§ **EXERCISE INSTRUCTIONS**
A faithful, word-for-word copy of the data below is required, without pictures.

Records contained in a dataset
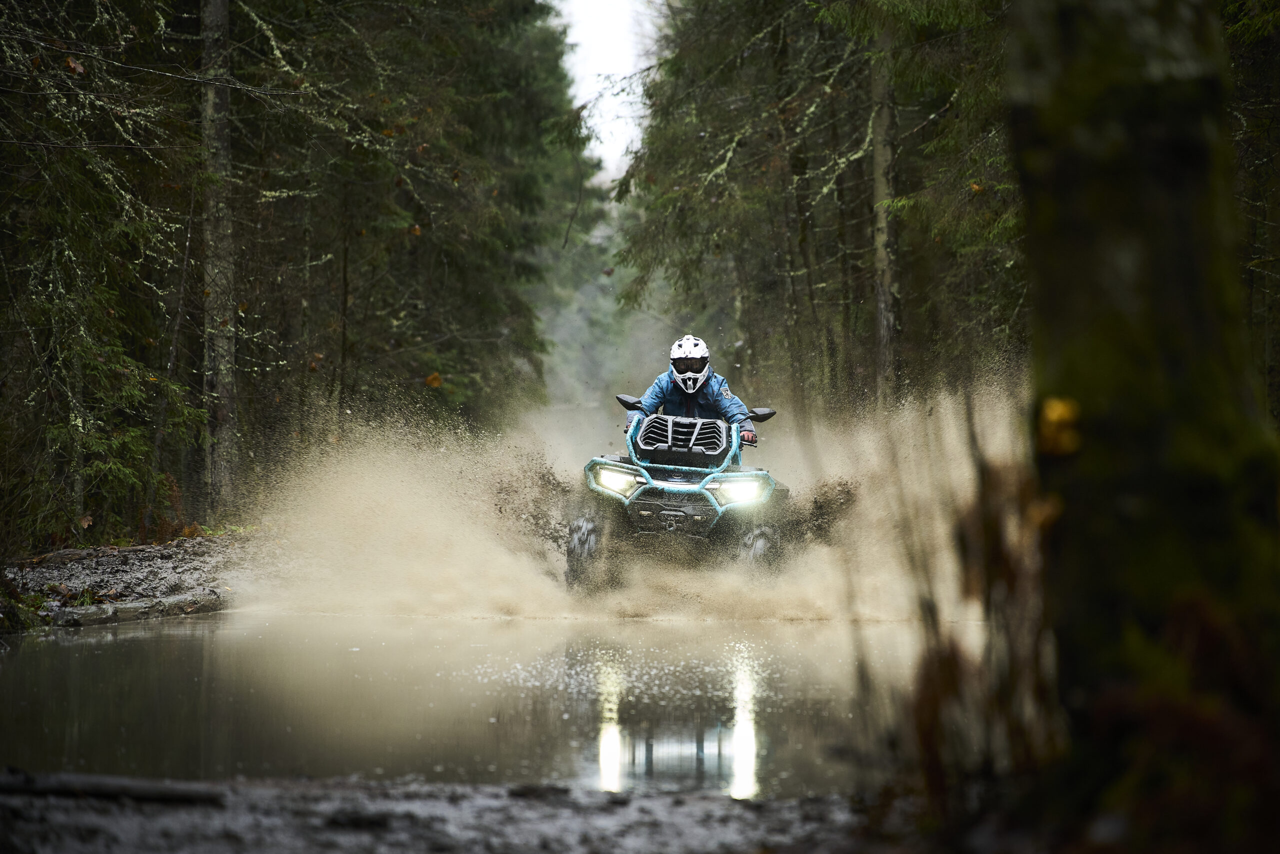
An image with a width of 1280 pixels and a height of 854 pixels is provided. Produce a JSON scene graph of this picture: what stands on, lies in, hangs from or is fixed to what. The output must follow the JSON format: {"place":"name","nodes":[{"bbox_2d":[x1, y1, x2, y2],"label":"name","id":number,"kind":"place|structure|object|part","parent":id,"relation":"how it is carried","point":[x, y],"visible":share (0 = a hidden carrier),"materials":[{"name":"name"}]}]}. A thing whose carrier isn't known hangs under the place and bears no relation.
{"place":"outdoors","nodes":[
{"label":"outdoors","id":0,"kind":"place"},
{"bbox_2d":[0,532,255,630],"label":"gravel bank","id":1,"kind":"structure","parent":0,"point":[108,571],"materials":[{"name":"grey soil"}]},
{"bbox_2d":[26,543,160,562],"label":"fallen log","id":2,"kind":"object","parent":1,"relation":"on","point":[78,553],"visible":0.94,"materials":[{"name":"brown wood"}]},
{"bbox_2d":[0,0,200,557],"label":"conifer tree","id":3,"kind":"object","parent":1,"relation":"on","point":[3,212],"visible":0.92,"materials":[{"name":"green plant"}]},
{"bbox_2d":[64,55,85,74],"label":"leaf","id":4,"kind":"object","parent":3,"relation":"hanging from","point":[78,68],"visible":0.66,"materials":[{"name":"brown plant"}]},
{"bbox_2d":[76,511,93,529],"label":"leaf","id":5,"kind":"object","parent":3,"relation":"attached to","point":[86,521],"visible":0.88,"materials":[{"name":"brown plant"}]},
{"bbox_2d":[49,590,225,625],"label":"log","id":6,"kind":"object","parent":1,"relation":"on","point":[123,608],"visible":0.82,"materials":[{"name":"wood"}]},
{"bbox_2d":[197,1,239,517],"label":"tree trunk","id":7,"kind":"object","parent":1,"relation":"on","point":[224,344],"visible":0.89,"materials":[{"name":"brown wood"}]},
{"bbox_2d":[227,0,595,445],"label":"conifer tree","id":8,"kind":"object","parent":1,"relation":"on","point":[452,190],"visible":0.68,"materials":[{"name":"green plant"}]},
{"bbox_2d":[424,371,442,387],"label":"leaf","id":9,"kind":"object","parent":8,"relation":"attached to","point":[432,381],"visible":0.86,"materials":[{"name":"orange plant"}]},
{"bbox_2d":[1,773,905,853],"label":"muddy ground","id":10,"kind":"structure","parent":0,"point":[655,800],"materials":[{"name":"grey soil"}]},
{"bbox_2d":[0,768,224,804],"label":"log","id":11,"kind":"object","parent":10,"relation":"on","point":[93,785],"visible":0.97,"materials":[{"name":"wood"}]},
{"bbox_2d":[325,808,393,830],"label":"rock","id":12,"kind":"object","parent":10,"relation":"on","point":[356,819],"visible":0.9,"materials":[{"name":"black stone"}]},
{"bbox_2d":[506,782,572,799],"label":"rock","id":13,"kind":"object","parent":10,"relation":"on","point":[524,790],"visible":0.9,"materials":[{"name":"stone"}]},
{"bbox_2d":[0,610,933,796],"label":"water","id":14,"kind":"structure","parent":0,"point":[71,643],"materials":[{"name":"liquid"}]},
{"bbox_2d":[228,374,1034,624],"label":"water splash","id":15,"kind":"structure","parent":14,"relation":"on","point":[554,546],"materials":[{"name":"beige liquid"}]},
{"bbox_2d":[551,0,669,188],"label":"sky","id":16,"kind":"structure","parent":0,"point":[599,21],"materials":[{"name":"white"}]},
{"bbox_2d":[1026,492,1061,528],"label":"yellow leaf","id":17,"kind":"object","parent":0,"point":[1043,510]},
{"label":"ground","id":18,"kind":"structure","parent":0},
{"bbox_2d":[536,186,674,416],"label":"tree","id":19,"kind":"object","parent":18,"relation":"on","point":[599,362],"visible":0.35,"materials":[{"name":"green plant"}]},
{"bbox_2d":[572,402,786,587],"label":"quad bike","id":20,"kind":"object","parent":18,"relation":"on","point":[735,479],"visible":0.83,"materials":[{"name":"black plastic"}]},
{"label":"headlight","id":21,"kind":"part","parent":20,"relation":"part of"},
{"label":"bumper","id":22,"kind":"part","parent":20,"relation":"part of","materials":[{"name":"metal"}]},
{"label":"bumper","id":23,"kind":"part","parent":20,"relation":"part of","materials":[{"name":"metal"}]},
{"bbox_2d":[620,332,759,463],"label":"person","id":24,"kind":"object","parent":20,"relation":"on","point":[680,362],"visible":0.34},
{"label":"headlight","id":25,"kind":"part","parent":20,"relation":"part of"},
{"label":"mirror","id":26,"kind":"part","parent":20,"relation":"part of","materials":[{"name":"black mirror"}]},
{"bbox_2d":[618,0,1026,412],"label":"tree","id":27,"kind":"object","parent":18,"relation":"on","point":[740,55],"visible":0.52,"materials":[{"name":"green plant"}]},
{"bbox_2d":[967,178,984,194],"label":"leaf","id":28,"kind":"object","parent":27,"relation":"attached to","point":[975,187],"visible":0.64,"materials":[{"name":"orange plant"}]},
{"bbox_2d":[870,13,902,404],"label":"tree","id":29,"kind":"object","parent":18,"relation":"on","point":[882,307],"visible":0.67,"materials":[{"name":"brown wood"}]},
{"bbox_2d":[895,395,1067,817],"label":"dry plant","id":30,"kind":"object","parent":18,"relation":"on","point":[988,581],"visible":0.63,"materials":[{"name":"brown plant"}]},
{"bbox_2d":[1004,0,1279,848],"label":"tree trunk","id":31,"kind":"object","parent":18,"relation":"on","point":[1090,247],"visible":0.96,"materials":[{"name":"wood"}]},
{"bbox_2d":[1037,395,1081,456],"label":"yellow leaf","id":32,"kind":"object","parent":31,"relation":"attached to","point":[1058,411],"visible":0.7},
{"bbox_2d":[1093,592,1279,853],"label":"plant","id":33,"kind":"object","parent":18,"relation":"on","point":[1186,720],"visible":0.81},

§ **EXERCISE RESULT**
An image with a width of 1280 pixels and a height of 854 pixels is provided. Produce a JSON scene graph of this picture: what stands on, lies in, hangs from or is fixed to what. The output must follow the JSON format: {"place":"name","nodes":[{"bbox_2d":[x1, y1, x2, y2],"label":"name","id":number,"kind":"place|structure|object|part","parent":id,"relation":"how it is carried","point":[x, y],"visible":share (0 = a hidden carrier),"materials":[{"name":"name"}]}]}. A thing whose carrier isn't known hangs under the place and bears no relation.
{"place":"outdoors","nodes":[
{"label":"outdoors","id":0,"kind":"place"},
{"bbox_2d":[0,532,255,630],"label":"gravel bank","id":1,"kind":"structure","parent":0,"point":[108,571],"materials":[{"name":"grey soil"}]},
{"bbox_2d":[26,543,160,562],"label":"fallen log","id":2,"kind":"object","parent":1,"relation":"on","point":[78,553],"visible":0.94,"materials":[{"name":"brown wood"}]},
{"bbox_2d":[0,0,200,557],"label":"conifer tree","id":3,"kind":"object","parent":1,"relation":"on","point":[3,212],"visible":0.92,"materials":[{"name":"green plant"}]},
{"bbox_2d":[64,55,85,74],"label":"leaf","id":4,"kind":"object","parent":3,"relation":"hanging from","point":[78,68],"visible":0.66,"materials":[{"name":"brown plant"}]},
{"bbox_2d":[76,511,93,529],"label":"leaf","id":5,"kind":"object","parent":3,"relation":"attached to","point":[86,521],"visible":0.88,"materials":[{"name":"brown plant"}]},
{"bbox_2d":[49,590,225,625],"label":"log","id":6,"kind":"object","parent":1,"relation":"on","point":[123,608],"visible":0.82,"materials":[{"name":"wood"}]},
{"bbox_2d":[197,1,239,517],"label":"tree trunk","id":7,"kind":"object","parent":1,"relation":"on","point":[224,344],"visible":0.89,"materials":[{"name":"brown wood"}]},
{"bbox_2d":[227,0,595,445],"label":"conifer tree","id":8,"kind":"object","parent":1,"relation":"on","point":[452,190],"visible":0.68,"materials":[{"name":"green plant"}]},
{"bbox_2d":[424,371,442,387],"label":"leaf","id":9,"kind":"object","parent":8,"relation":"attached to","point":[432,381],"visible":0.86,"materials":[{"name":"orange plant"}]},
{"bbox_2d":[1,773,905,853],"label":"muddy ground","id":10,"kind":"structure","parent":0,"point":[655,800],"materials":[{"name":"grey soil"}]},
{"bbox_2d":[0,768,224,804],"label":"log","id":11,"kind":"object","parent":10,"relation":"on","point":[93,785],"visible":0.97,"materials":[{"name":"wood"}]},
{"bbox_2d":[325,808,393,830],"label":"rock","id":12,"kind":"object","parent":10,"relation":"on","point":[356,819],"visible":0.9,"materials":[{"name":"black stone"}]},
{"bbox_2d":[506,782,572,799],"label":"rock","id":13,"kind":"object","parent":10,"relation":"on","point":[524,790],"visible":0.9,"materials":[{"name":"stone"}]},
{"bbox_2d":[0,610,933,796],"label":"water","id":14,"kind":"structure","parent":0,"point":[71,643],"materials":[{"name":"liquid"}]},
{"bbox_2d":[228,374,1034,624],"label":"water splash","id":15,"kind":"structure","parent":14,"relation":"on","point":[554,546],"materials":[{"name":"beige liquid"}]},
{"bbox_2d":[551,0,669,188],"label":"sky","id":16,"kind":"structure","parent":0,"point":[599,21],"materials":[{"name":"white"}]},
{"bbox_2d":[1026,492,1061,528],"label":"yellow leaf","id":17,"kind":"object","parent":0,"point":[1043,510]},
{"label":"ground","id":18,"kind":"structure","parent":0},
{"bbox_2d":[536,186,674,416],"label":"tree","id":19,"kind":"object","parent":18,"relation":"on","point":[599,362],"visible":0.35,"materials":[{"name":"green plant"}]},
{"bbox_2d":[572,402,786,587],"label":"quad bike","id":20,"kind":"object","parent":18,"relation":"on","point":[735,479],"visible":0.83,"materials":[{"name":"black plastic"}]},
{"label":"headlight","id":21,"kind":"part","parent":20,"relation":"part of"},
{"label":"bumper","id":22,"kind":"part","parent":20,"relation":"part of","materials":[{"name":"metal"}]},
{"label":"bumper","id":23,"kind":"part","parent":20,"relation":"part of","materials":[{"name":"metal"}]},
{"bbox_2d":[620,332,759,463],"label":"person","id":24,"kind":"object","parent":20,"relation":"on","point":[680,362],"visible":0.34},
{"label":"headlight","id":25,"kind":"part","parent":20,"relation":"part of"},
{"label":"mirror","id":26,"kind":"part","parent":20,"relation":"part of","materials":[{"name":"black mirror"}]},
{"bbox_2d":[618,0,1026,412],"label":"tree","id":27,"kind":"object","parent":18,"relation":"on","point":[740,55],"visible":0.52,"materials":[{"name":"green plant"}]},
{"bbox_2d":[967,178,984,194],"label":"leaf","id":28,"kind":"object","parent":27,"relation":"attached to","point":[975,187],"visible":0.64,"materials":[{"name":"orange plant"}]},
{"bbox_2d":[870,13,902,404],"label":"tree","id":29,"kind":"object","parent":18,"relation":"on","point":[882,307],"visible":0.67,"materials":[{"name":"brown wood"}]},
{"bbox_2d":[895,395,1067,817],"label":"dry plant","id":30,"kind":"object","parent":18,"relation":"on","point":[988,581],"visible":0.63,"materials":[{"name":"brown plant"}]},
{"bbox_2d":[1004,0,1279,848],"label":"tree trunk","id":31,"kind":"object","parent":18,"relation":"on","point":[1090,247],"visible":0.96,"materials":[{"name":"wood"}]},
{"bbox_2d":[1037,395,1081,456],"label":"yellow leaf","id":32,"kind":"object","parent":31,"relation":"attached to","point":[1058,411],"visible":0.7},
{"bbox_2d":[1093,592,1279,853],"label":"plant","id":33,"kind":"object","parent":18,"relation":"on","point":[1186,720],"visible":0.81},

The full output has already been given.